### WORK TASK
Using the records below, repeat exactly the lines from the one holding "R.D. JAMES, in" through the one holding "Plaintiff State of", both ends included, and no others.

### DATA PROVIDED
********************

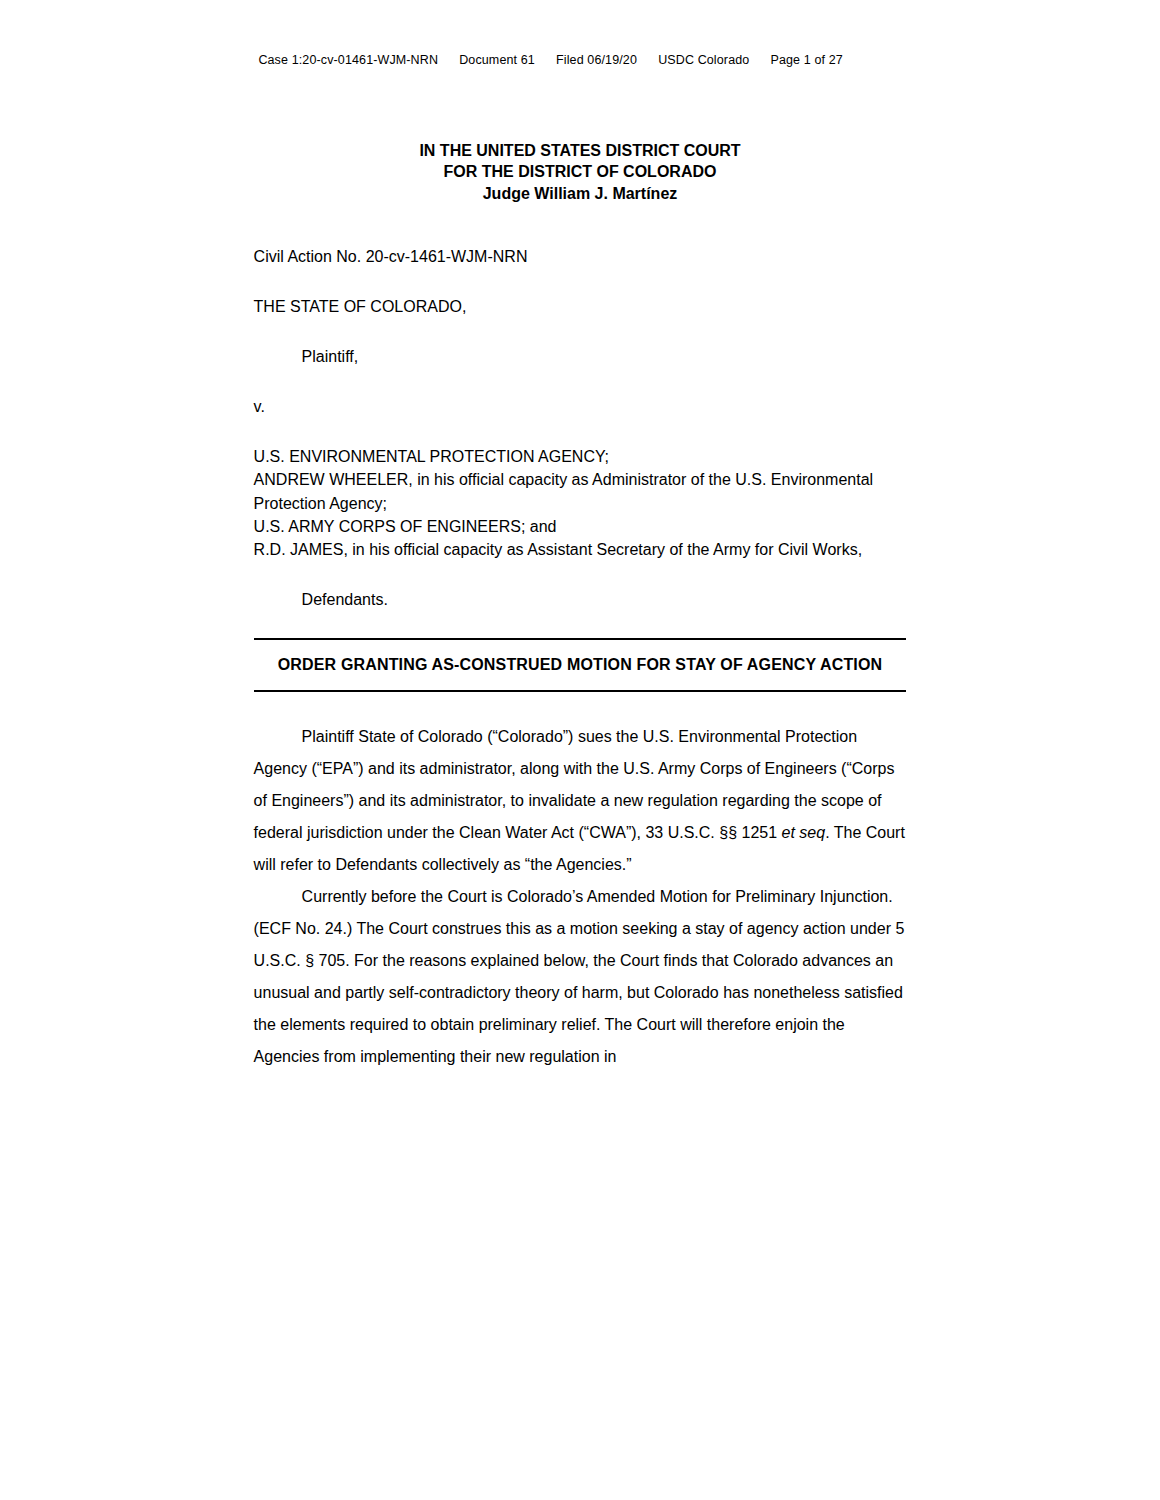Case 1:20-cv-01461-WJM-NRN Document 61 Filed 06/19/20 USDC Colorado Page 1 of 27
IN THE UNITED STATES DISTRICT COURT
FOR THE DISTRICT OF COLORADO
Judge William J. Martínez
Civil Action No. 20-cv-1461-WJM-NRN
THE STATE OF COLORADO,
Plaintiff,
v.
U.S. ENVIRONMENTAL PROTECTION AGENCY;
ANDREW WHEELER, in his official capacity as Administrator of the U.S. Environmental Protection Agency;
U.S. ARMY CORPS OF ENGINEERS; and
R.D. JAMES, in his official capacity as Assistant Secretary of the Army for Civil Works,
Defendants.
ORDER GRANTING AS-CONSTRUED MOTION FOR STAY OF AGENCY ACTION
Plaintiff State of Colorado (“Colorado”) sues the U.S. Environmental Protection Agency (“EPA”) and its administrator, along with the U.S. Army Corps of Engineers (“Corps of Engineers”) and its administrator, to invalidate a new regulation regarding the scope of federal jurisdiction under the Clean Water Act (“CWA”), 33 U.S.C. §§ 1251 et seq. The Court will refer to Defendants collectively as “the Agencies.”
Currently before the Court is Colorado’s Amended Motion for Preliminary Injunction. (ECF No. 24.) The Court construes this as a motion seeking a stay of agency action under 5 U.S.C. § 705. For the reasons explained below, the Court finds that Colorado advances an unusual and partly self-contradictory theory of harm, but Colorado has nonetheless satisfied the elements required to obtain preliminary relief. The Court will therefore enjoin the Agencies from implementing their new regulation in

********************

### ANSWER TO THE PROBLEM
R.D. JAMES, in his official capacity as Assistant Secretary of the Army for Civil Works,
Defendants.
ORDER GRANTING AS-CONSTRUED MOTION FOR STAY OF AGENCY ACTION
Plaintiff State of Colorado (“Colorado”) sues the U.S. Environmental Protection Agency (“EPA”) and its administrator, along with the U.S. Army Corps of Engineers (“Corps of Engineers”) and its administrator, to invalidate a new regulation regarding the scope of federal jurisdiction under the Clean Water Act (“CWA”), 33 U.S.C. §§ 1251 et seq. The Court will refer to Defendants collectively as “the Agencies.”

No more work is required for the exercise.